The Injection class for the Chemstation data format

Parameters:
  • injection_dirpath (str) – The path of the directory of this injection
  • reports (defaultdict) –

    Signal -> list_of_report_lines dict. Each report line is dict of column headers to type converted column content. E.g:

    {u'Area': 22.81, u'Area %': 0.24, u'Height': 12.66,
     u'Peak Number': 1, u'Peak Type': u'BB', u'Peak Widthmin':
     0.027, u'Retention Timemin': 5.81}
    

    The columns headers are also stored in :attr`~metadata` under the columns key.

  • reports_raw (defaultdict) – Same as reports except the content is not type converted.
  • metadata (dict) – Dict of metadata
  • raw_files (dict) – Mapping of ch_file_name -> CHFile objects
  • report_txt (str or None) – The content of the Report.TXT file from the injection folder is any
__init__(injection_dirpath, load_raw_spectra=True, read_report_txt=True)[source]

Instantiate Injection object

Parameters:
  • injection_dirpath (str) – The path of the injection directory
  • load_raw_spectra (bool) – Whether to load raw spectra or not
  • read_report_txt (bool) – Whether to read and save the Report.TXT file
PyExpLabSys.file_parsers.chemstation.parse_utf16_string(file_, encoding=u'UTF16')[source]

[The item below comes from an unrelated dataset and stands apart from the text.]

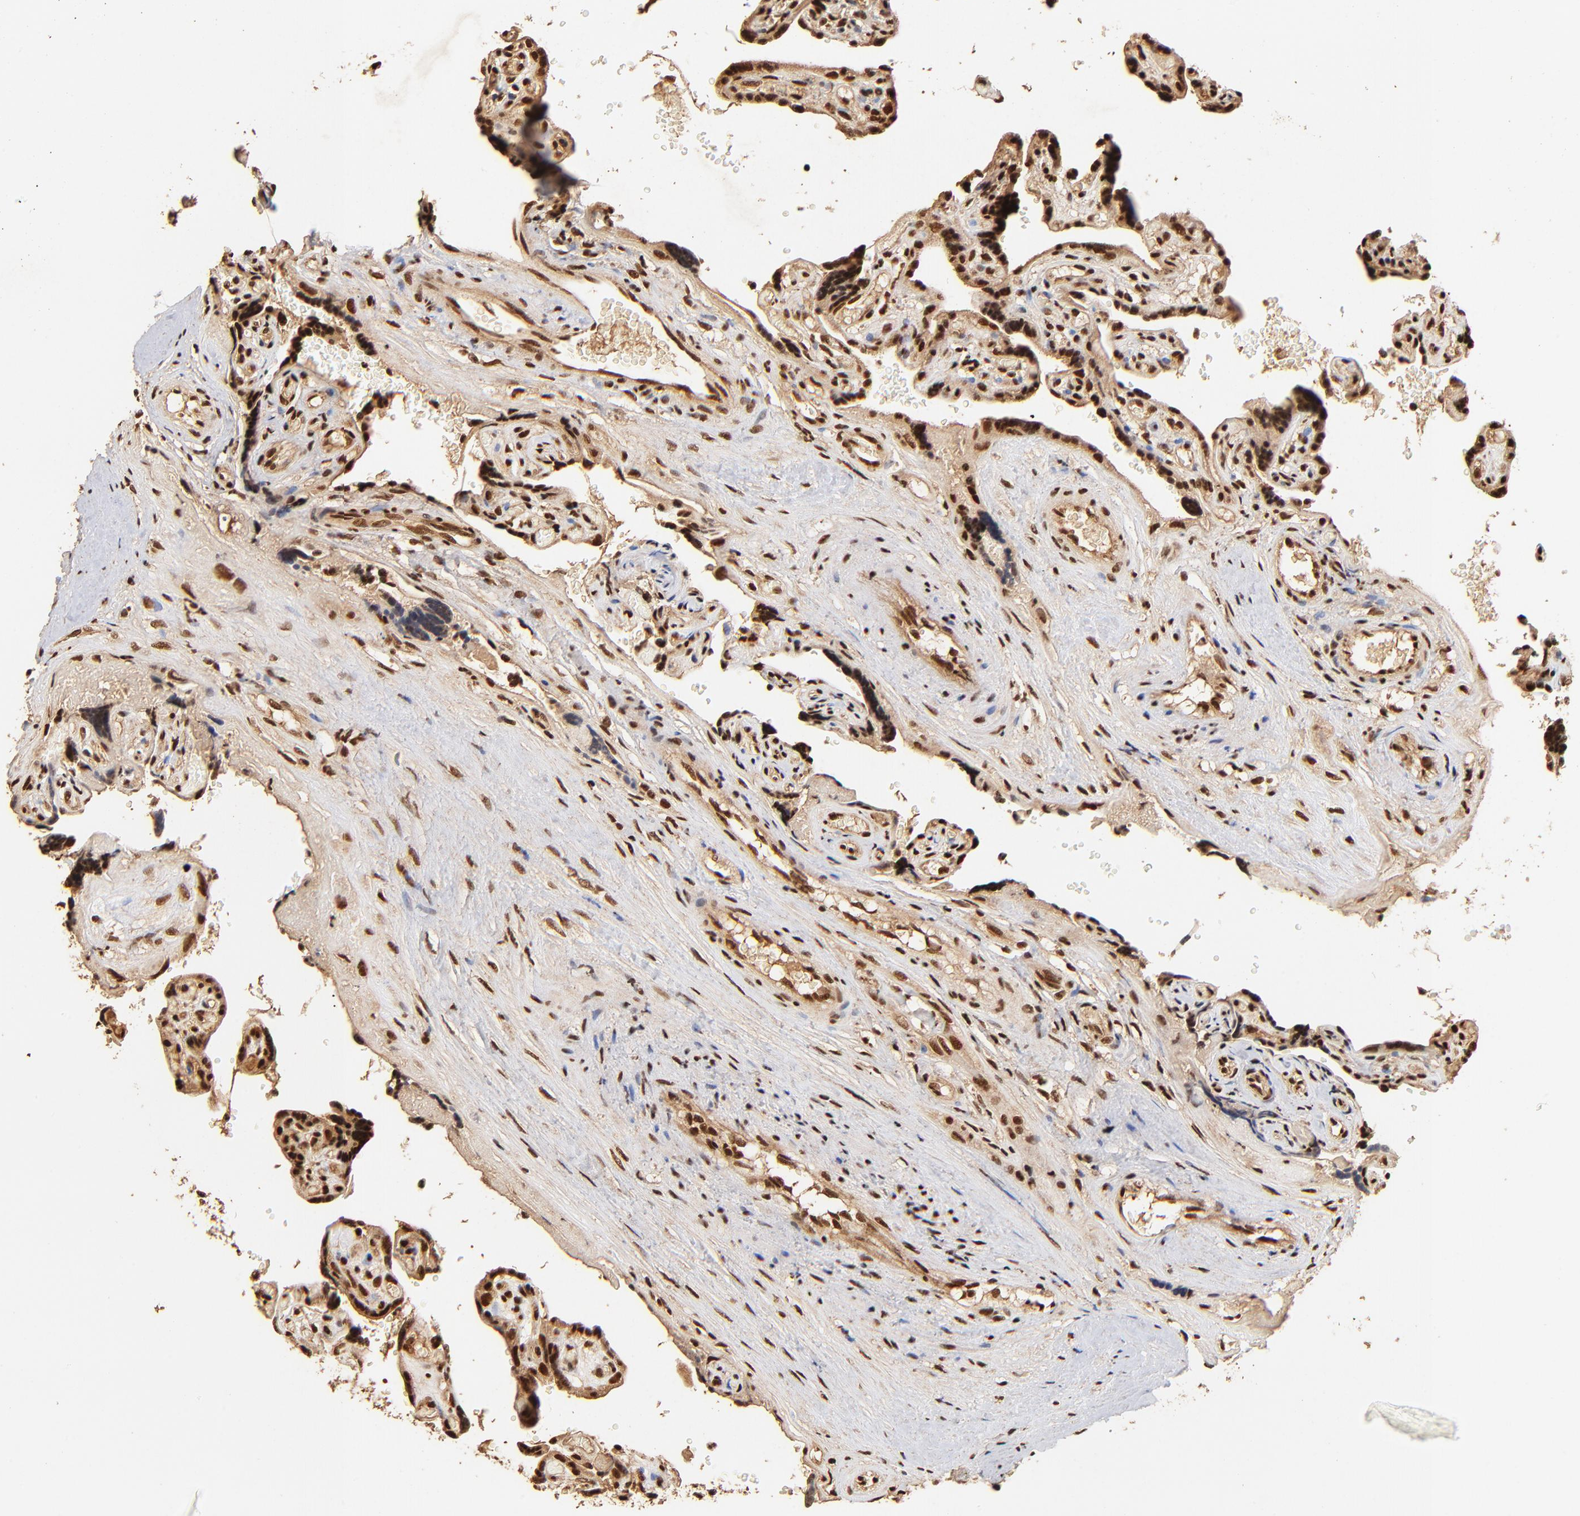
{"staining": {"intensity": "strong", "quantity": ">75%", "location": "cytoplasmic/membranous,nuclear"}, "tissue": "placenta", "cell_type": "Decidual cells", "image_type": "normal", "snomed": [{"axis": "morphology", "description": "Normal tissue, NOS"}, {"axis": "topography", "description": "Placenta"}], "caption": "High-magnification brightfield microscopy of unremarkable placenta stained with DAB (brown) and counterstained with hematoxylin (blue). decidual cells exhibit strong cytoplasmic/membranous,nuclear staining is appreciated in approximately>75% of cells.", "gene": "MED12", "patient": {"sex": "female", "age": 30}}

Parse a pascal type UTF16 encoded string from a binary file object

class PyExpLabSys.file_parsers.chemstation.CHFile(filepath)[source]

Bases: object

Class that implementats the Agilent .ch file format version 179

Warning

Not all aspects of the file header is understood, so there may and probably is information that is not parsed. See the method _parse_header_status() for an overview of which parts of the header is understood.

Note

Although the fundamental storage of the actual data has change, lots of inspiration for the parsing of the header has been drawn from the parser in the ImportAgilent.m file in the chemplexity/chromatography project project. All credit for the parts of the header parsing that could be reused goes to the author of that project.

values

The internsity values (y-value) or the spectrum. The unit for the values is given in metadata[‘units’]

Type:numpy.array
metadata

The extracted metadata

Type:dict
filepath

The filepath this object was loaded from

Type:str
__init__(filepath)[source]

Instantiate object

Parameters:filepath (str) – The path of the data file
times

The time values (x-value) for the data set in minutes